From Heavy Diets to Conscious Eating; Gagan Dhawan on Rethinking Nutrition Through a Plant-Based Lens

PNN-2-19

New Delhi [India], February 07: Indian food culture has a rich and diverse history of being plant-forward. Across the country, grains, lentils, vegetables, and fruits have formed the base of everyday meals. These century-old habits might have been routine at one point in time, but the popularity of modern eating patterns has seen a turn towards faster, more processed alternatives.

For entrepreneur and wellness thinker Gagan Dhawan, the concern lies in the outcome it has on the human body instead of simply looking back with nostalgia.

“What we now call a vegan diet is supported by solid global science,” he says. “Interestingly, many Indian food patterns already reflected these principles long before research caught up.”

When abundance replaces awareness

As people have become more urbanised, westernised food systems are altering how people eat. Meals are heavier, faster, and increasingly disconnected from the body’s actual needs. Processed foods are an indulgence that have become routine.

“We are now eating in ways our bodies don’t really understand,” Dhawan explains. “Food may not be bad, but an unbalanced diet can leave us feeling off. Left to itself, the body will always demand cleaner food.”

The results are now visible at scale. Heart disease, diabetes and cancer remain among the leading causes of death globally. Compounding matters, these diseases are systemic outcomes of the food being produced and consumed.

From trends to systems

Like many professionals, Dhawan explored multiple diet frameworks over the years. From his experiences, trendy diets and elimination-based approaches delivered short-term changes but the results rarely lasted.

“Extreme diets may show quick results, but they also stress the body,” he says. “A diet that is sustainable matters more.”

His shift came through exposure to whole food vegan research emerging from medical and academic institutions. Large-scale studies, like that by New York University, show that a WFPB diet can significantly reduce medication dependence and, in many cases, reverse conditions such as hypertension and type 2 diabetes.

Taking this approach means an emphasis on unprocessed plant foods, vegetables, fruits, legumes, whole grains, nuts and seeds.

“What you eat every day is what you become,” Dhawan says. “When you make the right choices, you see the results in your body. Think of your plate as the direction of how your body will look and feel.”

Understanding our food

Dhawan’s framework focuses on a whole food vegan pattern that delivers fibre, micronutrients and bioactive compounds essential for long-term metabolic health.

“A vegan diet can still be highly processed,” he notes. “A whole food vegan diet is about what you include and how little you rely on refinement.”

There have been multiple studies proving that whole food vegan diets support cardiovascular health, reduce inflammation, and improve cognitive function. Contrary to common myths, vegan diets are also able to support the building of muscle and strength, with unprocessed carbohydrates playing a key role in fat reduction and performance.

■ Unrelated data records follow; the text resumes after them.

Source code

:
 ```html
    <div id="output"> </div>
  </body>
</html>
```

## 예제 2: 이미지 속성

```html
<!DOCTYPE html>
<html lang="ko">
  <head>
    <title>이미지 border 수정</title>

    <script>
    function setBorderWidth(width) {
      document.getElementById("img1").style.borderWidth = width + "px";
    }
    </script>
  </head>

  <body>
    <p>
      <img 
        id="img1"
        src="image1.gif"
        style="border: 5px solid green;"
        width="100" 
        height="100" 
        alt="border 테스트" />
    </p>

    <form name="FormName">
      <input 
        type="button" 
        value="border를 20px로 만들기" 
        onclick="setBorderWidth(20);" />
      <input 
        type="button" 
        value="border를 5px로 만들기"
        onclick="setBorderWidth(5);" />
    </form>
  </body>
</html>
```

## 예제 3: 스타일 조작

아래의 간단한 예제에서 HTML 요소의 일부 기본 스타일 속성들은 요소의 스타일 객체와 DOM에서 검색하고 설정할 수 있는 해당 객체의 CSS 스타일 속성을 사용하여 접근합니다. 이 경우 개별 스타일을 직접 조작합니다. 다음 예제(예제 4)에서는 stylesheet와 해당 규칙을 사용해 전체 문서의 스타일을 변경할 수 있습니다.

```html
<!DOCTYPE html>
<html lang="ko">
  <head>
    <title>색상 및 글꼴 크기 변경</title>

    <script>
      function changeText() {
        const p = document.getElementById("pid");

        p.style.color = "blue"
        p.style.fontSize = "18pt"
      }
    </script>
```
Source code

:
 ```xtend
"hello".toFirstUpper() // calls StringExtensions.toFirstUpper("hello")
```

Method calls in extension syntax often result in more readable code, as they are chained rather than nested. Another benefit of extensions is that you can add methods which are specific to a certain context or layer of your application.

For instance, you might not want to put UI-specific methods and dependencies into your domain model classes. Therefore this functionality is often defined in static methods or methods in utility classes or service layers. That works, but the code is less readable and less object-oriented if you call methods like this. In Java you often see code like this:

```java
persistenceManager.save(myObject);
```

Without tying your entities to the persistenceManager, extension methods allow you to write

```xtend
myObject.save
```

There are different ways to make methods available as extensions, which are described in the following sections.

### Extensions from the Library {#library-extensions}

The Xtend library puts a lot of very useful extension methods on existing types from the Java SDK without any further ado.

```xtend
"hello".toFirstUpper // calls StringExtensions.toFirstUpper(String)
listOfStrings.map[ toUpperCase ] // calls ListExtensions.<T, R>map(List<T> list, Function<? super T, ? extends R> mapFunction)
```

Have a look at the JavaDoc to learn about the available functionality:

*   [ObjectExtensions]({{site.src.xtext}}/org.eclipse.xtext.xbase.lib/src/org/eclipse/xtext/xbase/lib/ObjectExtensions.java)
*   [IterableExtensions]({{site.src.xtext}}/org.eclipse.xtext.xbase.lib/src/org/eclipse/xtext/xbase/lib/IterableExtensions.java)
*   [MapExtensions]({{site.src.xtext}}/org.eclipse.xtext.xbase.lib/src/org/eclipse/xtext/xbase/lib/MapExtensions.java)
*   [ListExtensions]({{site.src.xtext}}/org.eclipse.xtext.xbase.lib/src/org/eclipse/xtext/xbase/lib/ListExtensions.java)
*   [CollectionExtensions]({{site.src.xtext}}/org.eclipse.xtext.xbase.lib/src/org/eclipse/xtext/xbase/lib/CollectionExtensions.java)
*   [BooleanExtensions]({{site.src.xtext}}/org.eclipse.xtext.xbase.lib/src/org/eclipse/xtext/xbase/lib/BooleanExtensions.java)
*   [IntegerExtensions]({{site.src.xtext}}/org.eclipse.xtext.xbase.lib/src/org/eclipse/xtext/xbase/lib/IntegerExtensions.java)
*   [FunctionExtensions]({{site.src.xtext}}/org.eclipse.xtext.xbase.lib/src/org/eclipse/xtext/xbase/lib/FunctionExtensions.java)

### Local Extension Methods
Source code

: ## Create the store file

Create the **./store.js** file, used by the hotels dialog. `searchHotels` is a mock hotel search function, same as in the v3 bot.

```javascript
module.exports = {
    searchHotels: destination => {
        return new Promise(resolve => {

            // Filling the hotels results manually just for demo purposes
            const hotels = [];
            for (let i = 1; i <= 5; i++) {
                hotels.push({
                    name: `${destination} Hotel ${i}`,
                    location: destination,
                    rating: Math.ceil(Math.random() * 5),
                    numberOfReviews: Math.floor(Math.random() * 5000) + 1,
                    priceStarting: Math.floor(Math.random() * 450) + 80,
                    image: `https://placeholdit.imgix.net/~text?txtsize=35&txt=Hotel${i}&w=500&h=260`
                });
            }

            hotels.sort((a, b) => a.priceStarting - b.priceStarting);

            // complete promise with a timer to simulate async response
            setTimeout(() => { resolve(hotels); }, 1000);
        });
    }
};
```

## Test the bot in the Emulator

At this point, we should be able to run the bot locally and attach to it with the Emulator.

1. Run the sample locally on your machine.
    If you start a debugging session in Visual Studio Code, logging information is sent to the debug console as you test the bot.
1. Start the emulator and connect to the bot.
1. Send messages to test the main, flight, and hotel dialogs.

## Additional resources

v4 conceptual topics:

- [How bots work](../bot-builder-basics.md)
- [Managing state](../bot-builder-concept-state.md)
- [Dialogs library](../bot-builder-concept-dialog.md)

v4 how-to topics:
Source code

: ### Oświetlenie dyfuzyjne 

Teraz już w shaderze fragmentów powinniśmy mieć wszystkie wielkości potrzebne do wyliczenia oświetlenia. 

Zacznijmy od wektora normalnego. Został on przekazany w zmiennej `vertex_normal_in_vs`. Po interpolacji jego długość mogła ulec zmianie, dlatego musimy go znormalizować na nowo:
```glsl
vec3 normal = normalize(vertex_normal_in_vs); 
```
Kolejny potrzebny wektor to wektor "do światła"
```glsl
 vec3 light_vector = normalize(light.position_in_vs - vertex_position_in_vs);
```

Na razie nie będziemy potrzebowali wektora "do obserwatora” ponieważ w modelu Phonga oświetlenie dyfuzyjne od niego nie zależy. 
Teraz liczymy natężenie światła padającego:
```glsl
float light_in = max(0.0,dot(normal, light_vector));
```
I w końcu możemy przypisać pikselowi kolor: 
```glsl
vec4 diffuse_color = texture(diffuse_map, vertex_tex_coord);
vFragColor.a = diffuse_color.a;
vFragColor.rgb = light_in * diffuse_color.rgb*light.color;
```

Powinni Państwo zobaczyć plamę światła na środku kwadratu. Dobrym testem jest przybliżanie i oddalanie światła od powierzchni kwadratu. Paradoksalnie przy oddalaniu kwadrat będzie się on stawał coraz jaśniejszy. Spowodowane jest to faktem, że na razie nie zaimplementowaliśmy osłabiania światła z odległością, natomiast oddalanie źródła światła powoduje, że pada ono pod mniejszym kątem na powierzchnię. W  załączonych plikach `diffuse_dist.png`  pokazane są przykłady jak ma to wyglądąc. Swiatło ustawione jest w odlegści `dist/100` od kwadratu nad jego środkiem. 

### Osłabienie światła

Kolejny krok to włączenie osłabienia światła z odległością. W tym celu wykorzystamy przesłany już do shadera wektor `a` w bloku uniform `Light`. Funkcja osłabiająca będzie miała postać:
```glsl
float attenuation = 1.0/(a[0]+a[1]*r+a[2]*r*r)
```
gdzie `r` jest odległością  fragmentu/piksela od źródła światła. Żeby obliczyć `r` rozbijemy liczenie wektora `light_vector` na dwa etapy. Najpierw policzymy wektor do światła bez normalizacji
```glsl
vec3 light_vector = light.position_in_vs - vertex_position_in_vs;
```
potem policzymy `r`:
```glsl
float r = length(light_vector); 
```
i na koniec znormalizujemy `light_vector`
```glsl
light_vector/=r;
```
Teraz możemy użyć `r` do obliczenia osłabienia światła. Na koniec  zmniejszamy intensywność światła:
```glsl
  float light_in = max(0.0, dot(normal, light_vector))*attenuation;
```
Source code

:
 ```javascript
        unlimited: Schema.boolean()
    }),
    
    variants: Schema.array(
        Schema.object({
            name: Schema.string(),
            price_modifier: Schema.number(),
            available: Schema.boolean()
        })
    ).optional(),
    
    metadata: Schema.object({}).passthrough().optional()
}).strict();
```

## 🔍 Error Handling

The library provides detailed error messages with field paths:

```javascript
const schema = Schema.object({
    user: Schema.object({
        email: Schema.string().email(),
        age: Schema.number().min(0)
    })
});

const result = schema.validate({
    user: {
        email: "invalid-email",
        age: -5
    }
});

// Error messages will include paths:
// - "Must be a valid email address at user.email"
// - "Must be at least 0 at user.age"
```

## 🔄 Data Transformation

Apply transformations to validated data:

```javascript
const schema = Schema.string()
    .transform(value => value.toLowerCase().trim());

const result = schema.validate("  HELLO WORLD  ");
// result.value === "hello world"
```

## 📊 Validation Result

What science is now confirming

Nutrition science increasingly points to food as a primary intervention rather than a secondary support. Studies from institutions such as Harvard have demonstrated greater weight loss on vegan diets compared to controlled diets over similar timeframes. An added benefit is that plant proteins deliver significantly higher antioxidant levels than animal proteins, which are linked to inflammation and increased disease risk.

Another challenge when changing mindsets is the assumption that vegan diets are expensive. Following a whole food diet includes staples that remain among the most cost-effective foods available.

“When people see this as a restriction, they miss the variety,” Dhawan says. “There are thousands of vegan recipes, and even regular restaurants offer vegan options.”

Beyond the numbers

While health outcomes matter most, Dhawan also highlights the broader implications of dietary choices. Going vegan has a lower environmental impact and is one of the most effective ways to shrink your carbon footprint, as per a study published by Oxford University.

There is also a psychological dimension when avoiding dairy and meat consumption. For many, a change in their diet toward whole foods provides mental health benefits, more energy, and a greater sense of well-being when they shift.

“It’s about supporting the body properly,” he says. “When it is properly supported, everything else works better.”

A step forward

For Dhawan, this way of eating is not a dramatic overhaul of a person’s habits or associated with their identity. It is a series of small, conscious choices made over time to better your diet and opt for healthier alternatives. That’s why he emphasis meals that feel familiar, accessible, and sustainable within modern routines.

Progress, in this sense, shows up in steadier days, and better lifestyle choices. In choosing foods that work with the body rather than against it, the shift from heavy diets to conscious eating becomes less about trying something new and more about a mental shift.

In a world overwhelmed by extremes, Dhawan’s approach is deliberately practical. To eat smarter and let the science lead.